## TRAVAIL À FAIRE:
1. D'après le texte sur Patrick de Saint-Exupéry et le génocide rwandais, pourquoi les attaques qui se multiplient dans la presse française ne sont-elles pas fortuites ? Répondez en une à trois phrases.
2. Poursuivez le texte sur Patrick de Saint-Exupéry et le génocide rwandais à partir de sa dernière phrase.

Itinéraire d’une imposture : Patrick de Saint-Exupéry et le génocide rwandais
« Cet article est paru dans la « Revue Défense Nationale » et est rédigé par Maître Véronique TRUONG, avocate au Barreau de Paris.
Cet article concerne le (pseudo) journaliste Patrick de Saint-Exupéry qui accuse depuis des années la France et l’armée française de participation au génocide et tout récemment encore d’avoir voulu réarmer les FAR. Or, ce qu’il se garde bien de dire c’est qu’il a été condamné définitivement en 2015 pour diffamation et tout récemment encore, toujours pour le même motif, le 11 juillet 2017 par la Cour de Cassation. Nonobstant ces condamnations, il reprend imperturbablement ses accusations dénuées de tout fondement.
Et il faut bien constater qu’il fait des émules puisque Colette Braeckman a repris tout récemment dans un article publié sur son blog les pseudo affirmations de Patrick de Saint-Exupéry.
Les attaques qui se multiplient depuis quelque temps dans la presse française ne sont pas fortuites. C’est le contre-feu allumé par Kigali pour tenter de faire pression sur le nouveau président français, afin de l’amener à faire classer le dossier sur l’attentat du 6 avril 1994.
Le Professeur Lugan explique cela de façon lumineuse dans un article paru sur son blog .
MG. »
Patrick de Saint-Exupéry a publié dans la Revue XXI un nouvel article titré « Réarmez-les ». C’est qu’il y a du nouveau dans le dossier du génocide rwandais, et il ne révèle pas moins de l’existence d’une pièce occulte, « un ordre » qui serait signé par l’Elisée, et violerait l’embargo sur les armes voté par l’ONU le 17 mai 1994, un mois après le début du génocide : « Un ordre stupéfiant : fournir les armes aux assassins ». Il nous explique: ainsi que « sous couvert de (l’opération) Turquoise un autre ordre est donné : réarmer les assassins. Oui les réarmer. C’est stupéfiant.

## DONNÉES PRÉSENTÉES:
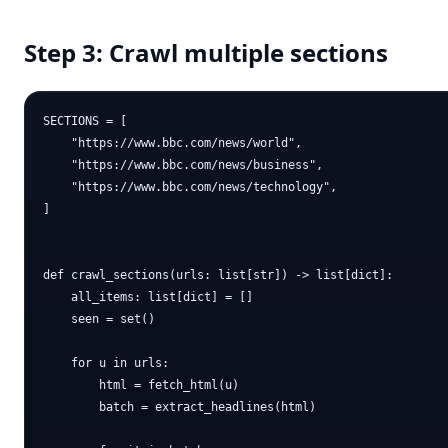
Step 3: Crawl multiple sections
SECTIONS = [

    "https://www.bbc.com/news/world",

    "https://www.bbc.com/news/business",

    "https://www.bbc.com/news/technology",

]

def crawl_sections(urls: list[str]) -> list[dict]:

    all_items: list[dict] = []

    seen = set()

    for u in urls:

        html = fetch_html(u)

        batch = extract_headlines(html)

## RÉPONSES RÉDIGÉES:
1. Selon le texte, ces attaques sont le contre-feu allumé par Kigali pour faire pression sur le nouveau président français. Leur but serait de l'amener à faire classer le dossier sur l'attentat du 6 avril 1994.

2.
Cet article a bénéficié, avant même qu’il ne soit publié, d’un large effet d’annonce, amplifié jusque: dans les pages du journal Le Monde ou de Libération, sans parler des radios qui ont immédiatement ouvert leur antenne à Patrick de Saint-Exupéry, sans contradiction ni même distanciation, tant il semblait acquis que l’article annoncé allait mettre au jour des pièces nouvelles et accablantes pour les politiques français, et livrer des preuves de leur implication dans le génocide du printemps 1994.
L’article de Patrick de Saint-Exupéry, serait donc l’ultime réquisitoire de: celui qui se présente comme le spécialiste de la question des grands lacs, et dont la mission depuis plus de vingt ans semble être de traquer la responsabilité française dans le génocide rwandais. D’où notre déception lorsque l’article fut enfin disponible. Car ces nouvelles preuves accablantes s’avèrent fort minces : témoins fantômes et anonymes, notes manuscrites en marge: d’instructions décrites de manière obscure, renvoyant elles-mêmes à d’autres instructions antérieures dont on ne saura rien. La plume se fait alors plus embarrassée, d’autant qu’on ne sait pas si le journaliste a recueilli lui-même le témoignage… Le lecteur ne peut pas dater ni dénombrer les prétendus ordres, et après trois lectures attentives et en dépit de l’effet hypnotique du style incantatoire de l’ensemble, la question demeure : où donc est la trace de l’ordre de réarmer ?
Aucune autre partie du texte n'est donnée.